Mr Mekouar said chain operators could not afford to slow their growth, which would result in a loss of shareholder confidence. "If the operators take the risk, they will also get the benefit of reaping the fruit of the good times as well as maximising the profits for their shareholders when times are good in the market." Mr Taylor further predicted that many of the construction projects planned for the Middle East would be delayed. "At this point, it's really a fact of life. Projects will not be delivered on time and they will cost more than what the feasibility studies suggest," he said. "I've been in the business for so long and never seen a project on time, but no one will admit to this."

He also expected hotel occupancy rates in Dubai to soften from the current average of 90 per cent to 80 per cent in the coming years. "Hospitality in Dubai is moving from the developing stage to a mature stage, like the markets in London and Paris; that's why I think these very high occupancy rates cannot be sustained," Mr Taylor said. And as the global economic climate remains cloudy, the disposable incomes of tourists are shrinking. "That's why developers here in the UAE have to look more towards developing three-star hotels for the families that want to come here on vacation and cannot afford the five-star prices," he said.

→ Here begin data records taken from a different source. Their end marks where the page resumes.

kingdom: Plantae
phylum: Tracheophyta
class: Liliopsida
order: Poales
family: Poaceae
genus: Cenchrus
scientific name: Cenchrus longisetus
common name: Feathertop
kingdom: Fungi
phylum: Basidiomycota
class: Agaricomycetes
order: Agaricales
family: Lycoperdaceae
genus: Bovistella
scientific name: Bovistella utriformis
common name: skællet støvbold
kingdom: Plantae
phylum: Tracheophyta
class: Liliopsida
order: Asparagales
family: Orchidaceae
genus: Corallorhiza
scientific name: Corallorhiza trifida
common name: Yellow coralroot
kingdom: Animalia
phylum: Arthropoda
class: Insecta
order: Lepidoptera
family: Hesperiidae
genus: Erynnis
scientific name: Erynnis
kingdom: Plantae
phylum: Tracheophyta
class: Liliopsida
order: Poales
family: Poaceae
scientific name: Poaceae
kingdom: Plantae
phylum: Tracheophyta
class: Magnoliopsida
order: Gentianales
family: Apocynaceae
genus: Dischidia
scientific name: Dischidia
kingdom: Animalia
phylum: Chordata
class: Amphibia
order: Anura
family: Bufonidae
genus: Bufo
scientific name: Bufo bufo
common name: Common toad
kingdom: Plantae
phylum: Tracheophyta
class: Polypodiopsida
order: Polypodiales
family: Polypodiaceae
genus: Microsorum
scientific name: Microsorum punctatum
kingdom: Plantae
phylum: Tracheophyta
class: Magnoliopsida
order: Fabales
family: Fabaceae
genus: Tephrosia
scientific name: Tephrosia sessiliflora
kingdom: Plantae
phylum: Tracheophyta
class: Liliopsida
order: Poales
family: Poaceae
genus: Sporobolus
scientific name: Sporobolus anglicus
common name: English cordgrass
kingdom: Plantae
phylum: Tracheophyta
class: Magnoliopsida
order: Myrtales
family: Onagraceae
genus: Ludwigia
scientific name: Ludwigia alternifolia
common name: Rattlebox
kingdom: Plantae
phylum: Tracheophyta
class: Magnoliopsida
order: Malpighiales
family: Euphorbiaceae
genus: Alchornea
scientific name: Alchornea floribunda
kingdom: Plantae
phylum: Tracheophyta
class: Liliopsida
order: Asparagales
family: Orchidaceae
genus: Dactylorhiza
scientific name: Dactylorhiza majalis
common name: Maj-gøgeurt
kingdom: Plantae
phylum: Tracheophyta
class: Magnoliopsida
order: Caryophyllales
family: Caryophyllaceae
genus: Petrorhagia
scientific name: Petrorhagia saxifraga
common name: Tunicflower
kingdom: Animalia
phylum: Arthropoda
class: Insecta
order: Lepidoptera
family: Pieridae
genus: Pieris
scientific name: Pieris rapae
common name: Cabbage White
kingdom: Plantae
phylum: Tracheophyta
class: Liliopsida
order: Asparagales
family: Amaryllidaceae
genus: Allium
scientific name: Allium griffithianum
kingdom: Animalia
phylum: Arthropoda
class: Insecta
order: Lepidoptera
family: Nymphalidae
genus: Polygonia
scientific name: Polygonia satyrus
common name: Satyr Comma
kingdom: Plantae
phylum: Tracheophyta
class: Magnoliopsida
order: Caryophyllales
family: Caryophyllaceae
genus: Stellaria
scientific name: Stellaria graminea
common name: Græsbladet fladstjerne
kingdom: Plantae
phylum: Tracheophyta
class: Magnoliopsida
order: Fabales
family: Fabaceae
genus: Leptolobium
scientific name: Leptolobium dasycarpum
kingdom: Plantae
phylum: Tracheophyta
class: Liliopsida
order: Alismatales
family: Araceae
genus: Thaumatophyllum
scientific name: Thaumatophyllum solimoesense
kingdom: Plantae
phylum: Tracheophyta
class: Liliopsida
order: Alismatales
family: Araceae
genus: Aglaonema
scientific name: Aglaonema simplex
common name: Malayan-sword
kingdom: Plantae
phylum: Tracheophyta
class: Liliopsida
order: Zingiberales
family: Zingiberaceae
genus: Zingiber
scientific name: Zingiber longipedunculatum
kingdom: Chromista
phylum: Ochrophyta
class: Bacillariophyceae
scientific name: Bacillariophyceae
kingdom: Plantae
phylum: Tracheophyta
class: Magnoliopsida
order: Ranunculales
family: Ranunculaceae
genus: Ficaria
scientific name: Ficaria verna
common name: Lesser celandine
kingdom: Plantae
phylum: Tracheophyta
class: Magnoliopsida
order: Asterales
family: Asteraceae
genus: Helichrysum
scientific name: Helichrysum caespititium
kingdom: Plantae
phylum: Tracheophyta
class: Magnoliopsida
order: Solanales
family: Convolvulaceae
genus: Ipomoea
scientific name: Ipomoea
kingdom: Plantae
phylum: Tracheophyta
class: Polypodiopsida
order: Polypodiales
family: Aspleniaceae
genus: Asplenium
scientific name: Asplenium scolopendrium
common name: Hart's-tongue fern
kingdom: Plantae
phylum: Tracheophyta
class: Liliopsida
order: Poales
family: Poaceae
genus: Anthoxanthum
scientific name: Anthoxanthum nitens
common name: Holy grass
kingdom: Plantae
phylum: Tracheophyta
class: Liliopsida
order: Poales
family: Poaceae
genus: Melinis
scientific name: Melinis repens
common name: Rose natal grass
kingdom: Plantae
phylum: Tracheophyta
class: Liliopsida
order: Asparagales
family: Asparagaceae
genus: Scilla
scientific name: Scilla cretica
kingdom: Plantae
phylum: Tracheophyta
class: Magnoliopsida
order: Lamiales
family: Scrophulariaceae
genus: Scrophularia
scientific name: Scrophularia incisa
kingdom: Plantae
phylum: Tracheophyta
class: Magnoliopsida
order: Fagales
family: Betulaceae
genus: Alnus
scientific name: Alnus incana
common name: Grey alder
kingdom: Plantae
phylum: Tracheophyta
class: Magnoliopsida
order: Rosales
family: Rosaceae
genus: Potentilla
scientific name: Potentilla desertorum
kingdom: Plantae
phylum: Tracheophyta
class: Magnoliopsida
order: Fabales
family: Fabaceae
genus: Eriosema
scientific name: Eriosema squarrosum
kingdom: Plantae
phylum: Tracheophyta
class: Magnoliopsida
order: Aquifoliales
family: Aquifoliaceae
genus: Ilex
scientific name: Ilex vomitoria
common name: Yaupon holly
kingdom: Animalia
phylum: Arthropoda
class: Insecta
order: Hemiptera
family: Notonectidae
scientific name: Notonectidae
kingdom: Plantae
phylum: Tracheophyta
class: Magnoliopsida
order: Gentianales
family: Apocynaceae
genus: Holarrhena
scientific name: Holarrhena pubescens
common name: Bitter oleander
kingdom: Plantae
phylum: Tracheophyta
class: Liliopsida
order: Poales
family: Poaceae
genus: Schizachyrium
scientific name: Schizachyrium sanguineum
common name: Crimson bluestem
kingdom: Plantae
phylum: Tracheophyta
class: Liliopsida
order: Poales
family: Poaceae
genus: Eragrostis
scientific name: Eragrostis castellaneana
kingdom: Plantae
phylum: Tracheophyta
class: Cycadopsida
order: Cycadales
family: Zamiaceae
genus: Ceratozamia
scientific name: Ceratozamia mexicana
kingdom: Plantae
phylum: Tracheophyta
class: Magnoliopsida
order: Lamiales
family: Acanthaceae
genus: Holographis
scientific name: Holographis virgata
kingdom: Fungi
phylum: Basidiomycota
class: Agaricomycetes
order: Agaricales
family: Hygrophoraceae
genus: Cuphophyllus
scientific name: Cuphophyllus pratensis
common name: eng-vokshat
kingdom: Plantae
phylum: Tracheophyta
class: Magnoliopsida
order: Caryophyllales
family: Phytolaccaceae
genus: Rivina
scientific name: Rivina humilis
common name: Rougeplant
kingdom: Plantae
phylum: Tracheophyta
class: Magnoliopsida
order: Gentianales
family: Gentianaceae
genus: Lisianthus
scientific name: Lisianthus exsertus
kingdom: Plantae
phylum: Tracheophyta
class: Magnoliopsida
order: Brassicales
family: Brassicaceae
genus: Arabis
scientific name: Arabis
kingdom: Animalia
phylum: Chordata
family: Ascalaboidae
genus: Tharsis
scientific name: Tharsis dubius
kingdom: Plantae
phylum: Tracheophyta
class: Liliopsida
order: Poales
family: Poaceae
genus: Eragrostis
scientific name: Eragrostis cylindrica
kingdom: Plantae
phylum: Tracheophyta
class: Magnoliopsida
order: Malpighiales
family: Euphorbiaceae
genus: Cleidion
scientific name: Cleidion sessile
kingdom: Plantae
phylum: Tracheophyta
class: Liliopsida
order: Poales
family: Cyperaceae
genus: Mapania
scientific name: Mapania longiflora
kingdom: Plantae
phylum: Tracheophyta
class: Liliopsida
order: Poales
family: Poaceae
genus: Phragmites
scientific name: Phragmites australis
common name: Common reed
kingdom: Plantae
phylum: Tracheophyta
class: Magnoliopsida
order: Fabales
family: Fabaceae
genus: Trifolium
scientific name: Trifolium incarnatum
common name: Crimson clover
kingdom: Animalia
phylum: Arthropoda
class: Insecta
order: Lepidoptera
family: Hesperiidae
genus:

In April, Gerald Lawless, the executive chairman of Jumeirah Group, said Dubai was leading global hotel statistics with an average room rate this year of US$283 (Dh1,039), while other Gulf cities also topped the $200 mark. Mr Lawless said then he did not anticipate any drop in rates as the number of hotel rooms increased across the region. "The average rates we are now enjoying may level off, but I don't see them decreasing."